Tour of Duty is a brilliantly written, almost lyrical, tale of fiction. Herrin has crafted a story of intrigue and espionage involving Russians, the CIA, the Vietnamese, and a payroll clerk. It is a fantastic story written with a sense of humor that involves a wit so dry it makes the Sahara Desert look like Central Park.

Fred Herrin in country in 1967

In one scene, for example, the CIA is trying to find an excuse to remove the protagonist, Brad Scott, from his duties for a few weeks and go on some undercover operations. The CIA agent (disguised as an ensign) tells Scott’s LT that he has been sent to the hospital ship Repose to recover from an accidental gunshot wound. When the lieutenant asks what happened, the CIA agent says, “Left testicle, it’s gone, sir.”

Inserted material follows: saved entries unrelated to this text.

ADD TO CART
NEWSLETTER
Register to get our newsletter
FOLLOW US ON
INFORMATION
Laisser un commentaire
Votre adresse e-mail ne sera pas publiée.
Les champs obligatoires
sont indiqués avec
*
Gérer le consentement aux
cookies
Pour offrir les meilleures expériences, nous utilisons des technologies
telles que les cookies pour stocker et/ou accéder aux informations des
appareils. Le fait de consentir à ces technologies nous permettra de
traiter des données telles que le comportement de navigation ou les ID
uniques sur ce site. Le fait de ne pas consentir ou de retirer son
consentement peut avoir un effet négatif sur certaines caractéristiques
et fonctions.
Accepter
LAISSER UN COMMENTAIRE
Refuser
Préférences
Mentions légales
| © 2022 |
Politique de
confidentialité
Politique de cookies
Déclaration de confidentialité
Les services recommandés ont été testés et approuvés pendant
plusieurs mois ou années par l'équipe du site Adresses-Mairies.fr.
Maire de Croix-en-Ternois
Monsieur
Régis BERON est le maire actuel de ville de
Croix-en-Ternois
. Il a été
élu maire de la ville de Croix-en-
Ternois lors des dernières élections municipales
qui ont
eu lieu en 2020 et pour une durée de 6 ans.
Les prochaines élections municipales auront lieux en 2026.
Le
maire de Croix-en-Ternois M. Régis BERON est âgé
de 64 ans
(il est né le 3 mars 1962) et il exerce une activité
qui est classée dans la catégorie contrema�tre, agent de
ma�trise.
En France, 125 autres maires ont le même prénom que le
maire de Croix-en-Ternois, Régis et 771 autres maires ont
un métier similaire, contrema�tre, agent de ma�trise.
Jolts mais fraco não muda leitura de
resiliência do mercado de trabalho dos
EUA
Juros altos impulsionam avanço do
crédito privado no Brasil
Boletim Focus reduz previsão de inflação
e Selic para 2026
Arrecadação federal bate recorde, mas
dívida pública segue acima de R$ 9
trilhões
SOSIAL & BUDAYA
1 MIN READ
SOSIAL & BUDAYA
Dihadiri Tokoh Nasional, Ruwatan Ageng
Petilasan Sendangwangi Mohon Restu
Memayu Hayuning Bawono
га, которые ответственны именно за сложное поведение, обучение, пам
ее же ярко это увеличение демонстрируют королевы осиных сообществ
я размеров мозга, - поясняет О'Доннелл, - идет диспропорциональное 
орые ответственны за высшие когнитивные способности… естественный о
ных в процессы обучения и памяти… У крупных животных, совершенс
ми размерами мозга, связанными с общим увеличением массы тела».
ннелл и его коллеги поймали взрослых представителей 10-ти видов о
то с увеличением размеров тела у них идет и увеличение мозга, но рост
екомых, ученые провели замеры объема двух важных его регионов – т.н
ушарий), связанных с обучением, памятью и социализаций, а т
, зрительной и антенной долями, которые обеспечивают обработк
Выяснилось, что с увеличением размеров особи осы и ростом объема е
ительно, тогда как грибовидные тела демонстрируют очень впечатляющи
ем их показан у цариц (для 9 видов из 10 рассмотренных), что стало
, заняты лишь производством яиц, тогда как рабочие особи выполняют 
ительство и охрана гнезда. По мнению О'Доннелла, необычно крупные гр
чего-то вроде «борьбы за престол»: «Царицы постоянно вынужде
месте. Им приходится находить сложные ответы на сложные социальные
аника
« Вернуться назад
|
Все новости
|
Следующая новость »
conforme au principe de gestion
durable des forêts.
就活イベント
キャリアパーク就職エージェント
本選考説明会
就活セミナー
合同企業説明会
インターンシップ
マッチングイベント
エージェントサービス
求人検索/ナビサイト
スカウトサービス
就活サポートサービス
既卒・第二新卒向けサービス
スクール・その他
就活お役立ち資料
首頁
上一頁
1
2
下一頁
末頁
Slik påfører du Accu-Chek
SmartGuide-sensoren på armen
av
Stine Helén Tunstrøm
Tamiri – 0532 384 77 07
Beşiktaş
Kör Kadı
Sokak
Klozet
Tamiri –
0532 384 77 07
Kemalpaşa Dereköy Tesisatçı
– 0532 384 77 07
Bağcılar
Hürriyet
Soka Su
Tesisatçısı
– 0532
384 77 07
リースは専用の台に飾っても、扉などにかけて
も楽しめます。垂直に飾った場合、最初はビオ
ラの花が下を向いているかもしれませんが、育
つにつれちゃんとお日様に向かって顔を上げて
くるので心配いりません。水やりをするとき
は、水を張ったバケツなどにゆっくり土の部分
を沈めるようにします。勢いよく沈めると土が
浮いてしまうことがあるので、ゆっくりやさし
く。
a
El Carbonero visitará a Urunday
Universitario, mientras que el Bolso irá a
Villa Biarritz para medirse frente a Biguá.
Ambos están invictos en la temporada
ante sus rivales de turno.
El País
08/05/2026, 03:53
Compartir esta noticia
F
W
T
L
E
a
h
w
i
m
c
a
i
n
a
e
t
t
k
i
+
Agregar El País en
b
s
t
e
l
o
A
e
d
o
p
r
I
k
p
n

The lieutenant responds, “Not self-inflicted then?”

The witty dialogue hides the fact that you are often being led into a complex mental ambush.

Tour of Duty is a rollicking adventure told by someone who was there, and is a book that is pretty much impossible to stop reading. Fred Herrin writes prose of clarity and wit.

If you are looking for an entertaining read, look no further.